I got some good tips last week at our very good open obedience class. One was to always treat your dog from heel position (or front position) when working obedience. So simple but how often do I pull him out of heel position to treat him?

Group sits will be the death of me in open and, again, my teacher gave me some ideas (and hope). Wyatt has been shifting around a lot at home (but does not go down - in class and at trials, he will often go down pretty quickly). Anyway, my new technique is going to first, help him into a really good sit (we will have to work on him doing that himself later), stay close to him and reposition his front (or rear) legs when he shifts. The idea is that this will help him know what his job is. So I have moved up much closer and doing this. I used to let the shifts go and figure at least he wasn't going down but then he would often go down in class and about 50% of the time at trials.

Tuesday, October 03, 2006

Ecstasy to Agony

We took the baby and 2 dogs to a local CPE trial last weekend. The day before, the baby had a stroller accident which scared us but he is fine.
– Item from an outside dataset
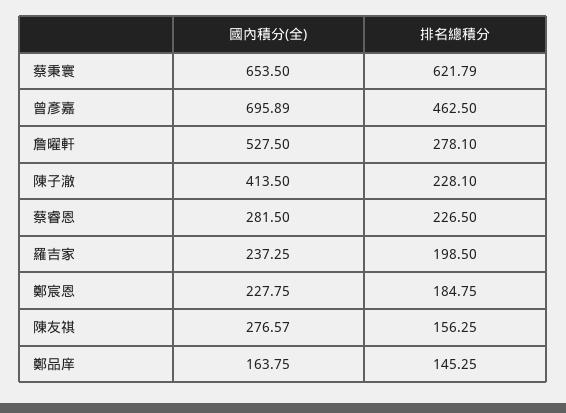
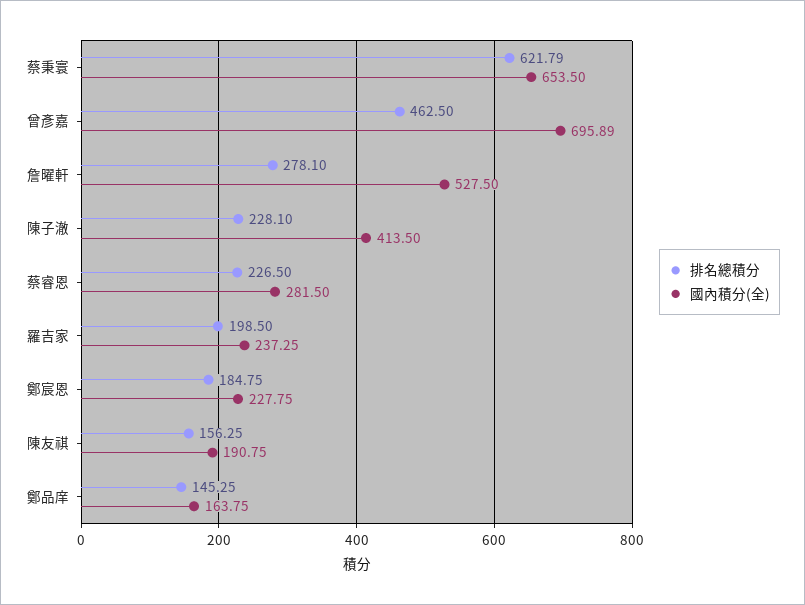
國內積分(全), 陳友祺: 276.57 -> 190.75

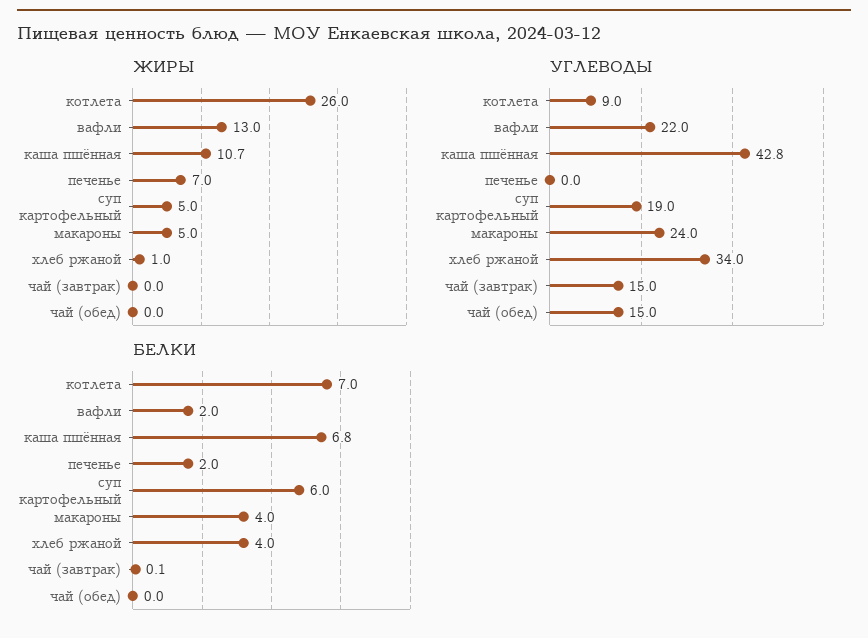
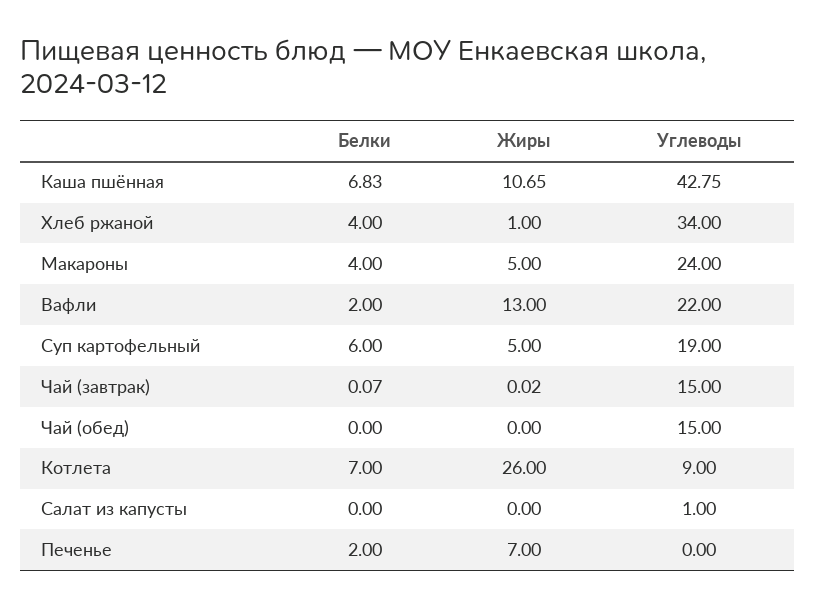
БЕЛКИ, Салат из капусты: none -> 0
ЖИРЫ, Салат из капусты: none -> 0
УГЛЕВОДЫ, Салат из капусты: none -> 1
But I have been sick and Dawn has been doing night duty so we were both pretty tired and stressed going into the weekend.

On Saturday, Wyatt got a standard level 4 Q with a real nice run on a very challenging course. He knocked a bar but still got first place in a class of 15-20 dogs since he was the only 20" dog to qualify. I thought we got out of level 4 with that Q but since it was not clean, we still need one more level 4 standard Q to finish level 4. We also qualified in level 5 wildcard with a real nice run and another first place. In snookers, he broke the start line and went off course for an NQ. On the second standard run, we had some contact issues. I have been finding the last run of the day can be hard for us. All in all, I was pretty with Saturday.

Sunday was another story. I guess you and your dog can just have bad days. This was one of them.

I did baby duty so I was pretty exhausted. I think that Wyatt is so sensitve to me that when I am off I must send him the wrong (of at least different cues). I think dogs can also just have bad days too. But we had contact issues all day - even teeter flyoffs - which I rarely see. After 3 bad runs, I thought we might rally for our 2 strongest games - snooker and jumper. We had a good snooker run going but I gave him a strong and early wrap signal and he totally crashed into the jump and landed on his back. He limped off the course.

For jumpers Wyatt seemed fine so I ran him. He actually had a great run but I did not signal him strongly enough for a tunnel right near the end the of course and I just kept running instead of correcting.

We ended up going 0 for 5! I wonder how much my stress and exhaustion affect him and how much is his own stuff. Well, in any case, I realized that I need to be at my best (or at least half decent) to run him. We ended up with 2 firsts and 7 NQ's for the weekend!